◆ What is being asked: Count the lines in the rows below that contain the string "transfer". Reply with the number only.

◆ Provided records:
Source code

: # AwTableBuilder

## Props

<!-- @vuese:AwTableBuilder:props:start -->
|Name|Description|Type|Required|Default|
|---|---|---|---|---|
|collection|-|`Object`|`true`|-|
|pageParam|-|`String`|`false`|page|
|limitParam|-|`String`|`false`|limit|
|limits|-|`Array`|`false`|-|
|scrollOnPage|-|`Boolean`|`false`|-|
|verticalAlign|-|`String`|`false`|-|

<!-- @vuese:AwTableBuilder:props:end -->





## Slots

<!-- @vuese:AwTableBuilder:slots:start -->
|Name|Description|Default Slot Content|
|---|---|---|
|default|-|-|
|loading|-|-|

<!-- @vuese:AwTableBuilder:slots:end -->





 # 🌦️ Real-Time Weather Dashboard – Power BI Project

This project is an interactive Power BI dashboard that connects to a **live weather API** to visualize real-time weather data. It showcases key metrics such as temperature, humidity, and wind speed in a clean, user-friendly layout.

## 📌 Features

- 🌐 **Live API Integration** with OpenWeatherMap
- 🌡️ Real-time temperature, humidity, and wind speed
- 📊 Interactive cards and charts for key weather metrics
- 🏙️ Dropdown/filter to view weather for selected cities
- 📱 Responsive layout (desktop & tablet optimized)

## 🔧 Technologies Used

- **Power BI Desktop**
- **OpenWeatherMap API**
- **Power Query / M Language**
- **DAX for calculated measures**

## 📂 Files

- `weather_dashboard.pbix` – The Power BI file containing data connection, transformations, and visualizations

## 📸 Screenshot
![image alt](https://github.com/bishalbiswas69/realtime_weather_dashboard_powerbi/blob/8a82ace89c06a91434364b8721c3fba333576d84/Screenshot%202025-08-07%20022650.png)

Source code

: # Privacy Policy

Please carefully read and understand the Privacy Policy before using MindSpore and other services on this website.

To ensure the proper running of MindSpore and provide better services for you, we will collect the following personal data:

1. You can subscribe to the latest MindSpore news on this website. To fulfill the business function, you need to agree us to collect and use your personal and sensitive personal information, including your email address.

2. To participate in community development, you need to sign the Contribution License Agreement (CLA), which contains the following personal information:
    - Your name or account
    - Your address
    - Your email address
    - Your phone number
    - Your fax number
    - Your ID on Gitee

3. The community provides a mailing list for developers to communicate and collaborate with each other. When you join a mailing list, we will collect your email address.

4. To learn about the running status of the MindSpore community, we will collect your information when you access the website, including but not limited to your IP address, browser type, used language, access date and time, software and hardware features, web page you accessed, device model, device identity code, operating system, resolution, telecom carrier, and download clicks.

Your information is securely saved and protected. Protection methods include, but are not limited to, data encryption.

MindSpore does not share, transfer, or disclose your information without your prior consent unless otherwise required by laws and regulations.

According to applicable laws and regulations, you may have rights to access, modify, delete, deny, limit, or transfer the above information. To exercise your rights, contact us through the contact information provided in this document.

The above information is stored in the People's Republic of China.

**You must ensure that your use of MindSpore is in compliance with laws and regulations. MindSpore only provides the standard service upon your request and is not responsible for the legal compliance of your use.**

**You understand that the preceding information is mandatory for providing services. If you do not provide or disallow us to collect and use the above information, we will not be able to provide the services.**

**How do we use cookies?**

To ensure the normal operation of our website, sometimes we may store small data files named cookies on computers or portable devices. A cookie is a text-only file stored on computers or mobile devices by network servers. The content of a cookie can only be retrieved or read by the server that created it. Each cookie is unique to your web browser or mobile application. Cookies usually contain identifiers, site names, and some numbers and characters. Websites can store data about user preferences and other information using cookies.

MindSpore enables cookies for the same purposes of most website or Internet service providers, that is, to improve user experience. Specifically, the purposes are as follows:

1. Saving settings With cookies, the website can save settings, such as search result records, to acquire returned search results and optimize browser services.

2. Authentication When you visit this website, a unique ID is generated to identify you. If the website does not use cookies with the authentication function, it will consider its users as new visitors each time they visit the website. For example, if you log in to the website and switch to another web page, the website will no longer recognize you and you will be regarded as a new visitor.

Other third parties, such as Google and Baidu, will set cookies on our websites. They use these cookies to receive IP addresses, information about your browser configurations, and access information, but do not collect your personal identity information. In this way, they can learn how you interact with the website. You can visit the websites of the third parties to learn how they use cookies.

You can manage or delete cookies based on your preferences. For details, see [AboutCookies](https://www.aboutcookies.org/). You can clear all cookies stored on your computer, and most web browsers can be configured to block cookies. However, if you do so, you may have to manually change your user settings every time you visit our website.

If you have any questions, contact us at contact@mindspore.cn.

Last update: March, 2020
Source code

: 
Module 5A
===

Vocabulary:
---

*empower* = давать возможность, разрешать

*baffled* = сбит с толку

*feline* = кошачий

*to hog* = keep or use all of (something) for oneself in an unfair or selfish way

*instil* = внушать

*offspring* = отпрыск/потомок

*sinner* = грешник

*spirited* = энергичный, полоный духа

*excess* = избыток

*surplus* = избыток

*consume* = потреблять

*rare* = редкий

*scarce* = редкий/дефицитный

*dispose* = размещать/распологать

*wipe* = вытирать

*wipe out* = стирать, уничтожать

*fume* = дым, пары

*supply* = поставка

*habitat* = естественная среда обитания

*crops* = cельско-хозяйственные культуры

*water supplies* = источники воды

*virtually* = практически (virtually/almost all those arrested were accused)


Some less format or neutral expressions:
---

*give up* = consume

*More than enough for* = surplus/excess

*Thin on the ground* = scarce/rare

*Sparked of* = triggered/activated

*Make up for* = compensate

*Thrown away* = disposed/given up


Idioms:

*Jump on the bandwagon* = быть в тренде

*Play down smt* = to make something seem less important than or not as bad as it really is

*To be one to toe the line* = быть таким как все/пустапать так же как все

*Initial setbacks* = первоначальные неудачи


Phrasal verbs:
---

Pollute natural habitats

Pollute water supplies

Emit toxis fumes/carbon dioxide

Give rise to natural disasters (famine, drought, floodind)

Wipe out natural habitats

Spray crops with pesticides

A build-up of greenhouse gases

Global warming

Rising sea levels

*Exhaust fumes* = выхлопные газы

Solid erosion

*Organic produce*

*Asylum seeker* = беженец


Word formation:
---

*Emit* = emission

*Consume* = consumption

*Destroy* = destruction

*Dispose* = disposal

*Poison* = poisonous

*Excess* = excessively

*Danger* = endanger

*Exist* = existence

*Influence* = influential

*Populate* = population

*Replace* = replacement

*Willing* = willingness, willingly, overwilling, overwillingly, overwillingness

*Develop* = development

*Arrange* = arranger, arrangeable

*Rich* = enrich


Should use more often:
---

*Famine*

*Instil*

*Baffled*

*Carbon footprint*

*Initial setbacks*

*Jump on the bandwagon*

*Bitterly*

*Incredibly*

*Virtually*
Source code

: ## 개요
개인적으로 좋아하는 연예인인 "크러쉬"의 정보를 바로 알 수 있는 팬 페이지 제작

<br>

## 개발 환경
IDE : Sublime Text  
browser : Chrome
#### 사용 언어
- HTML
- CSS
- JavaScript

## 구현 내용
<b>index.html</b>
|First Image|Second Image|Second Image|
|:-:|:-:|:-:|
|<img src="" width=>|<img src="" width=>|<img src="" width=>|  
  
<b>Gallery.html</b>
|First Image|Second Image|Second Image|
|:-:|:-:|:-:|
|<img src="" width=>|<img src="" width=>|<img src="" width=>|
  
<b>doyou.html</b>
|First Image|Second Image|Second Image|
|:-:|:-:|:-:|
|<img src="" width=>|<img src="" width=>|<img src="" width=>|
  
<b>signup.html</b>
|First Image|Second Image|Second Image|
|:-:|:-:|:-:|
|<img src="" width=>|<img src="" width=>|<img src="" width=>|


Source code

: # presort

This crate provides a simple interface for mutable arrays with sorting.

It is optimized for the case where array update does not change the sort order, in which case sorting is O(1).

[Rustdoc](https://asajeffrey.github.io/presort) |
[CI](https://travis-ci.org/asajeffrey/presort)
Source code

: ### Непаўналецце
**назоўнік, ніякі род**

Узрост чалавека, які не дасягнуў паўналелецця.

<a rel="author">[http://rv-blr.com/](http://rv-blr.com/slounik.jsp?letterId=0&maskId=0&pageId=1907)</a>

◆ Answer section: 2